_Material to process:_
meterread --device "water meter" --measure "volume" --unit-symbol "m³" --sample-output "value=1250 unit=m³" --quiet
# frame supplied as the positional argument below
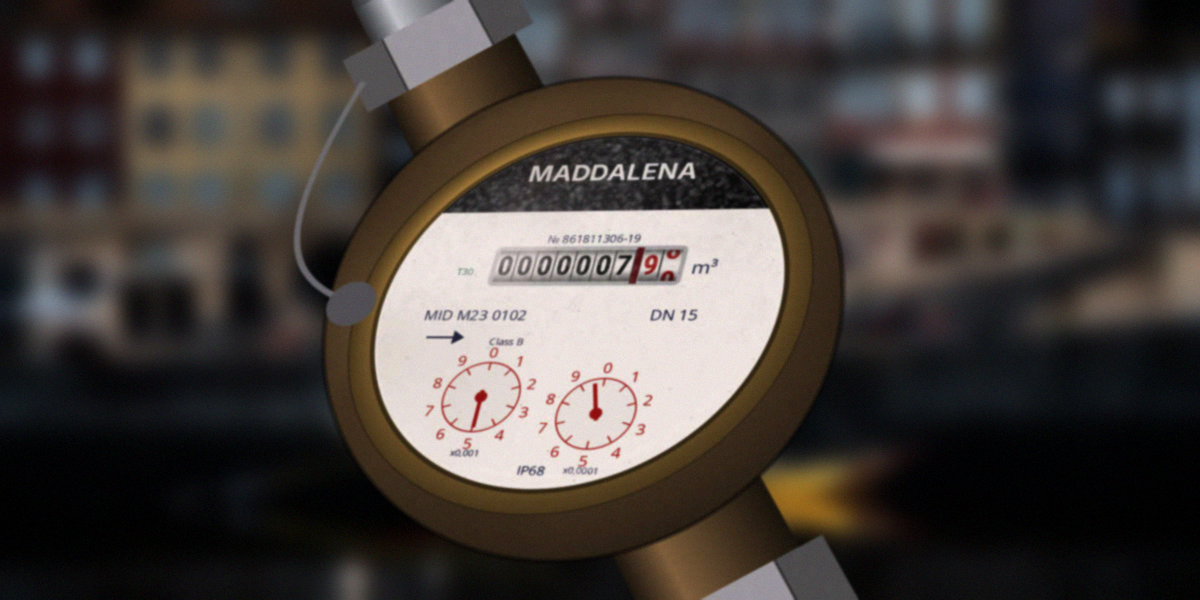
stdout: value=7.9849 unit=m³
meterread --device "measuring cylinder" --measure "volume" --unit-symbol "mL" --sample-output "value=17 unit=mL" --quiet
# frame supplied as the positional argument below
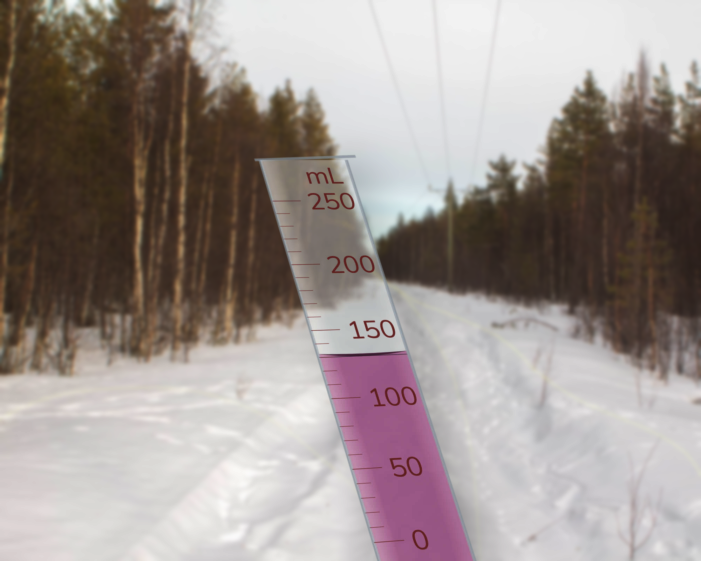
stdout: value=130 unit=mL
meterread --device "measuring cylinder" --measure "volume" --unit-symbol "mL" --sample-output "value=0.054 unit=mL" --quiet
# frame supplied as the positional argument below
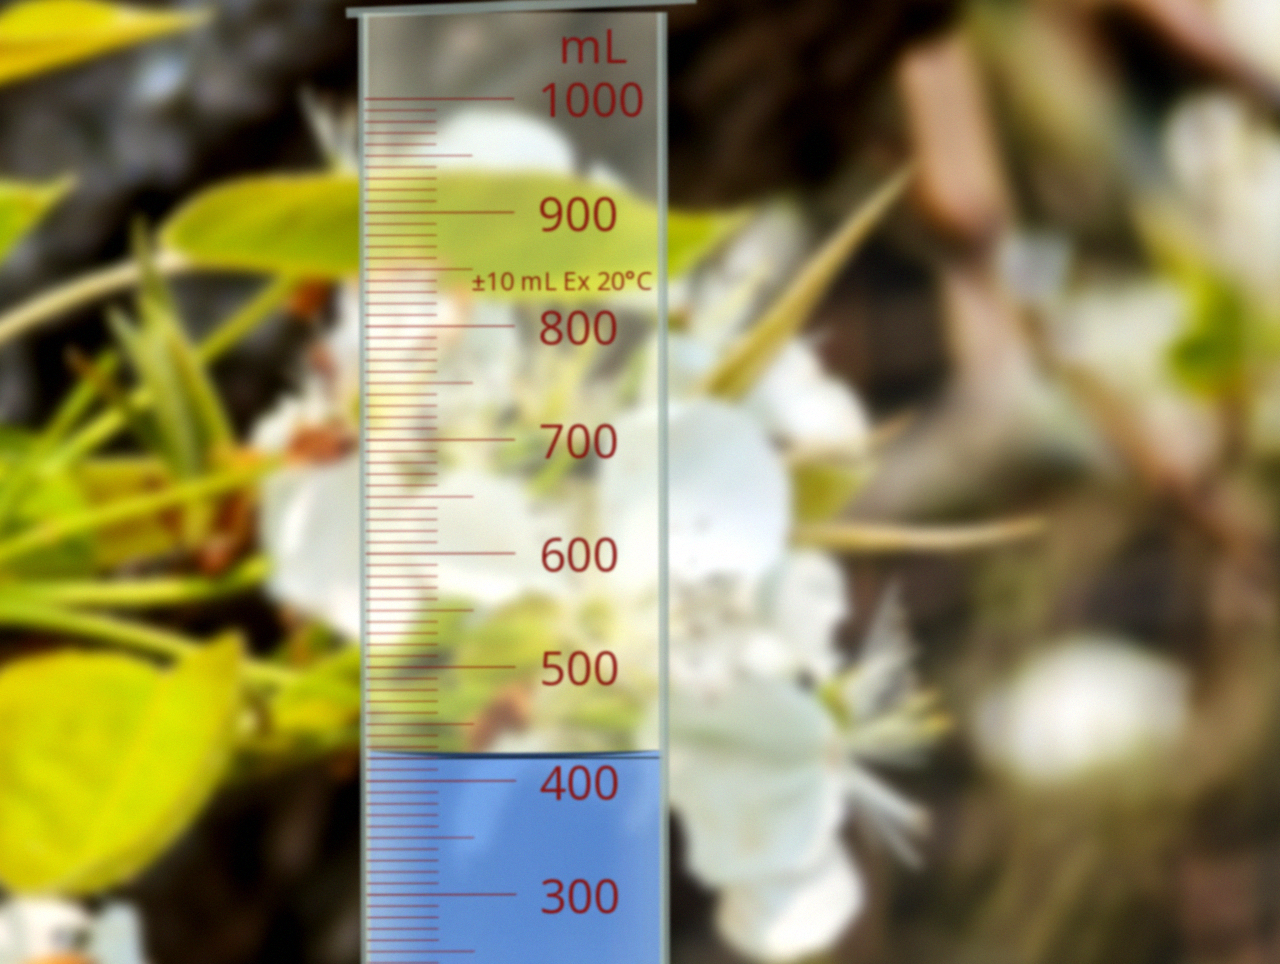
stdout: value=420 unit=mL
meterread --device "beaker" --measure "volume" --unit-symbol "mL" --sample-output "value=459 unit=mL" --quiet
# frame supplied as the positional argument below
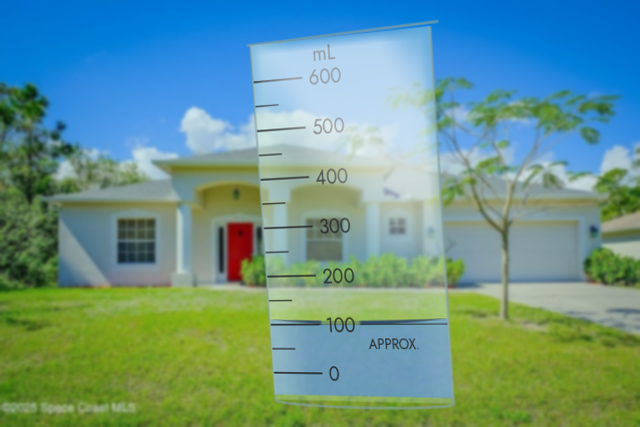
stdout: value=100 unit=mL
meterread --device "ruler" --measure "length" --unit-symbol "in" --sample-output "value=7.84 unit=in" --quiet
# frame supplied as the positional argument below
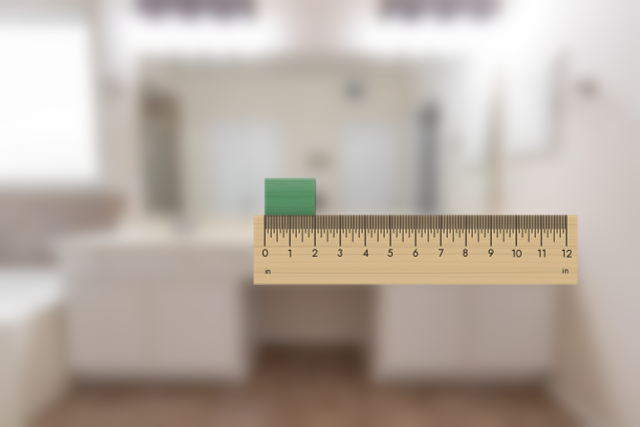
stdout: value=2 unit=in
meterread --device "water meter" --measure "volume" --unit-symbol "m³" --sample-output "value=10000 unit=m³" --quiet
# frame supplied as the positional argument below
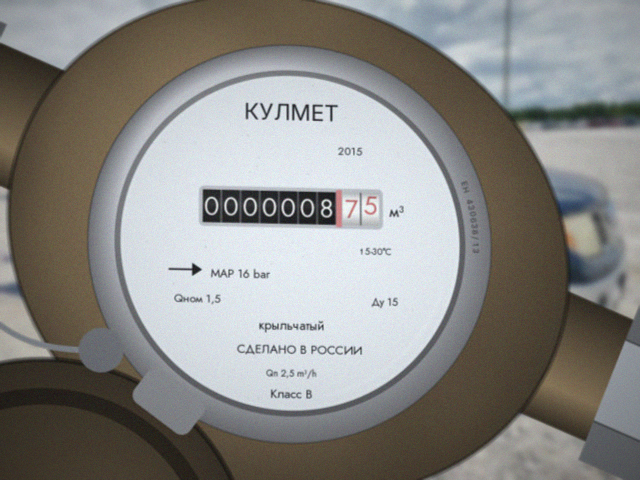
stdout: value=8.75 unit=m³
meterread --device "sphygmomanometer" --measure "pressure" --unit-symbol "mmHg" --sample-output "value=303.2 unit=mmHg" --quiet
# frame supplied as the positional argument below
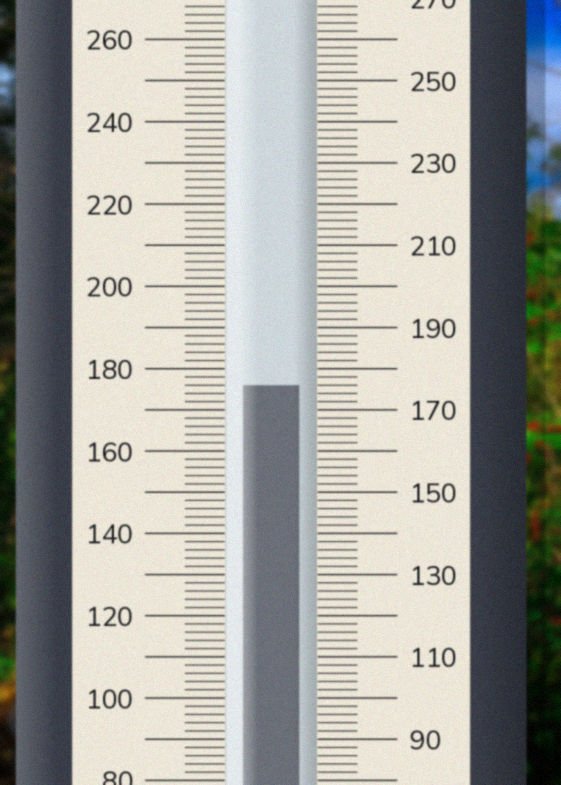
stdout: value=176 unit=mmHg
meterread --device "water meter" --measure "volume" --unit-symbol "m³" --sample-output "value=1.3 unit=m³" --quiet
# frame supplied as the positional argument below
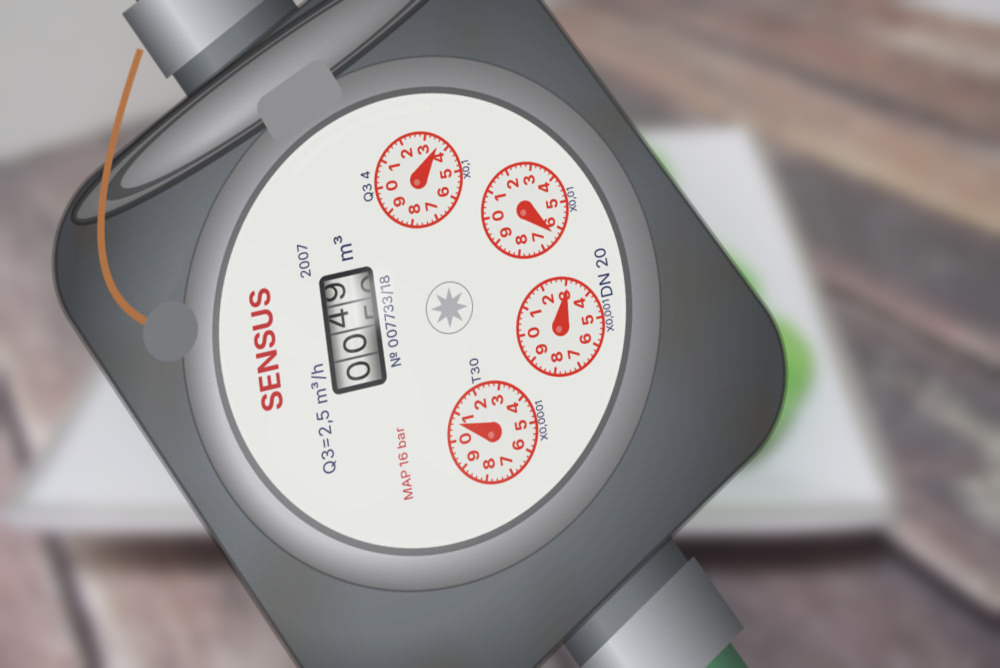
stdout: value=49.3630 unit=m³
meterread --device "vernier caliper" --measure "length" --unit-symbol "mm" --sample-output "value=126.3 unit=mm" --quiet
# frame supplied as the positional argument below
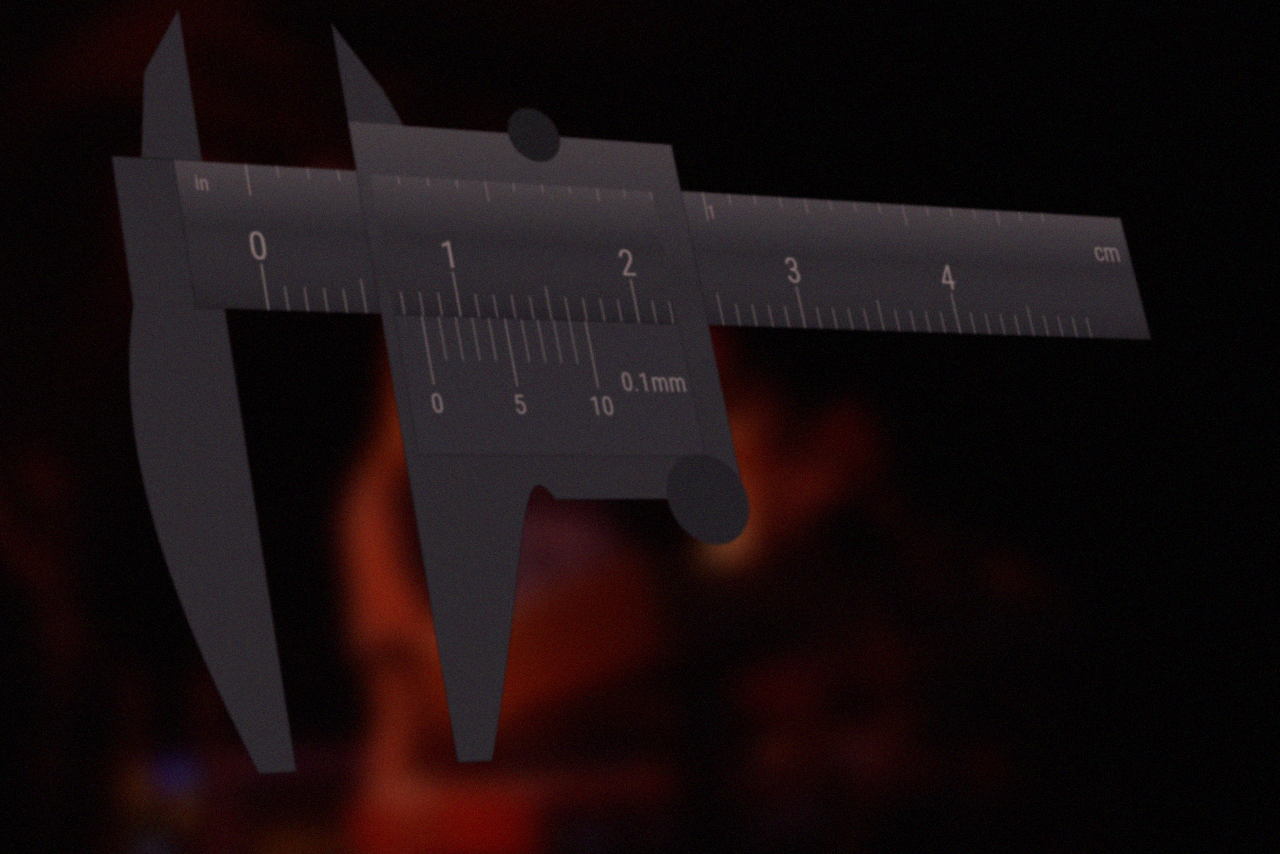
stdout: value=7.9 unit=mm
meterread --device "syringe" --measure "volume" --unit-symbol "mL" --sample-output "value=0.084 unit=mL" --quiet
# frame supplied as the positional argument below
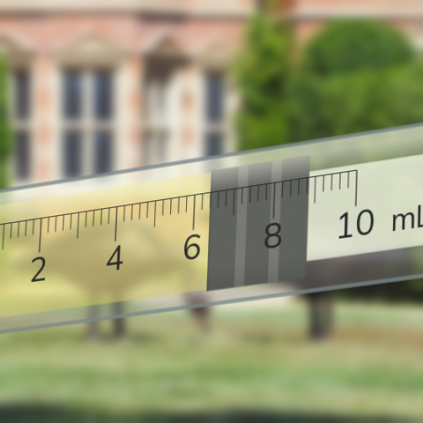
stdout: value=6.4 unit=mL
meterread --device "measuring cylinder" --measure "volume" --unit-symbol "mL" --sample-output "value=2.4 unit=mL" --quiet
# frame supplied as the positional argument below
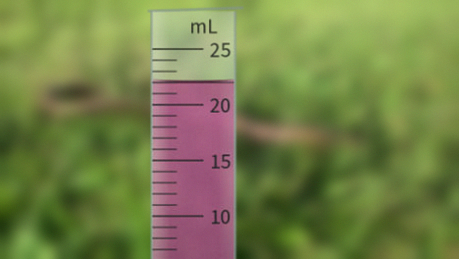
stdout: value=22 unit=mL
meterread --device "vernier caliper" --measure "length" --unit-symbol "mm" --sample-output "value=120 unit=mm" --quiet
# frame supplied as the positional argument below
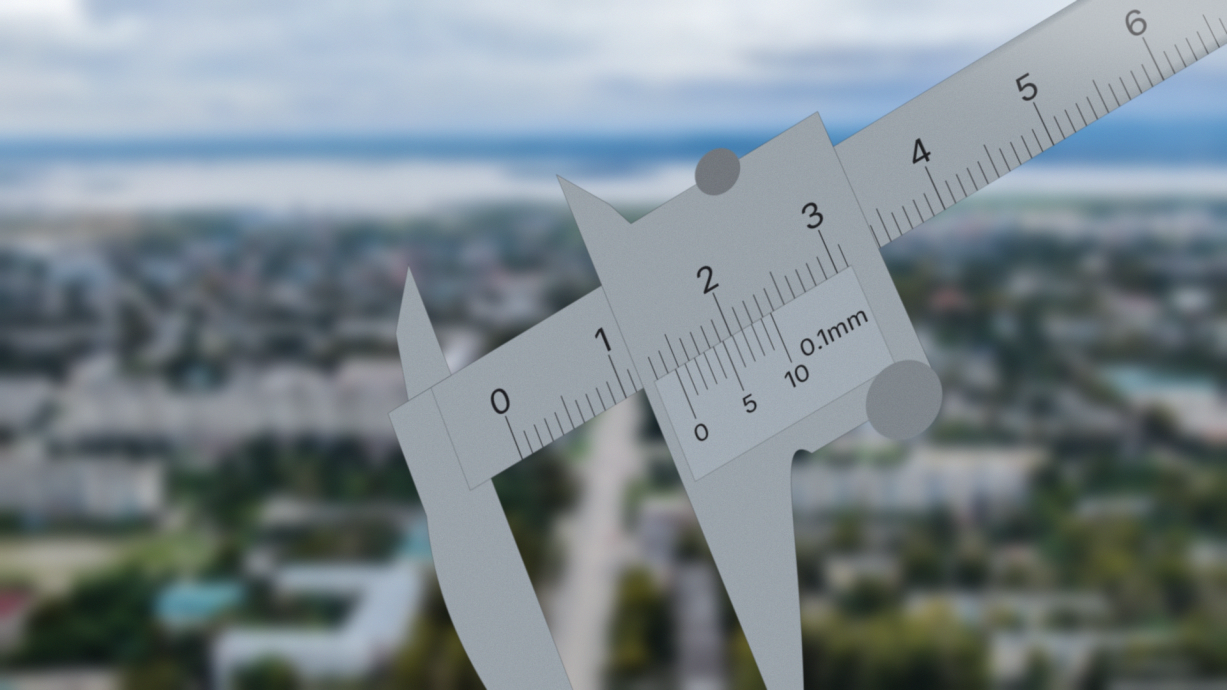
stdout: value=14.7 unit=mm
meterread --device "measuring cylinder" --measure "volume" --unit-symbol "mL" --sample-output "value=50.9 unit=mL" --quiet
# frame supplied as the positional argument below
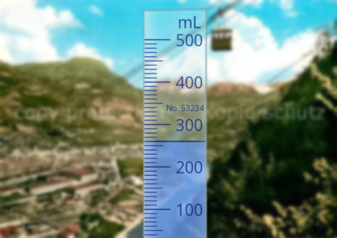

_Activity:_
Reproduce the whole listing above line for line without any changes, leaving out the pictures.

_Written response:_
meterread --device "water meter" --measure "volume" --unit-symbol "m³" --sample-output "value=1250 unit=m³" --quiet
# frame supplied as the positional argument below
stdout: value=7.9849 unit=m³
meterread --device "measuring cylinder" --measure "volume" --unit-symbol "mL" --sample-output "value=17 unit=mL" --quiet
# frame supplied as the positional argument below
stdout: value=130 unit=mL
meterread --device "measuring cylinder" --measure "volume" --unit-symbol "mL" --sample-output "value=0.054 unit=mL" --quiet
# frame supplied as the positional argument below
stdout: value=420 unit=mL
meterread --device "beaker" --measure "volume" --unit-symbol "mL" --sample-output "value=459 unit=mL" --quiet
# frame supplied as the positional argument below
stdout: value=100 unit=mL
meterread --device "ruler" --measure "length" --unit-symbol "in" --sample-output "value=7.84 unit=in" --quiet
# frame supplied as the positional argument below
stdout: value=2 unit=in
meterread --device "water meter" --measure "volume" --unit-symbol "m³" --sample-output "value=10000 unit=m³" --quiet
# frame supplied as the positional argument below
stdout: value=8.75 unit=m³
meterread --device "sphygmomanometer" --measure "pressure" --unit-symbol "mmHg" --sample-output "value=303.2 unit=mmHg" --quiet
# frame supplied as the positional argument below
stdout: value=176 unit=mmHg
meterread --device "water meter" --measure "volume" --unit-symbol "m³" --sample-output "value=1.3 unit=m³" --quiet
# frame supplied as the positional argument below
stdout: value=49.3630 unit=m³
meterread --device "vernier caliper" --measure "length" --unit-symbol "mm" --sample-output "value=126.3 unit=mm" --quiet
# frame supplied as the positional argument below
stdout: value=7.9 unit=mm
meterread --device "syringe" --measure "volume" --unit-symbol "mL" --sample-output "value=0.084 unit=mL" --quiet
# frame supplied as the positional argument below
stdout: value=6.4 unit=mL
meterread --device "measuring cylinder" --measure "volume" --unit-symbol "mL" --sample-output "value=2.4 unit=mL" --quiet
# frame supplied as the positional argument below
stdout: value=22 unit=mL
meterread --device "vernier caliper" --measure "length" --unit-symbol "mm" --sample-output "value=120 unit=mm" --quiet
# frame supplied as the positional argument below
stdout: value=14.7 unit=mm
meterread --device "measuring cylinder" --measure "volume" --unit-symbol "mL" --sample-output "value=50.9 unit=mL" --quiet
# frame supplied as the positional argument below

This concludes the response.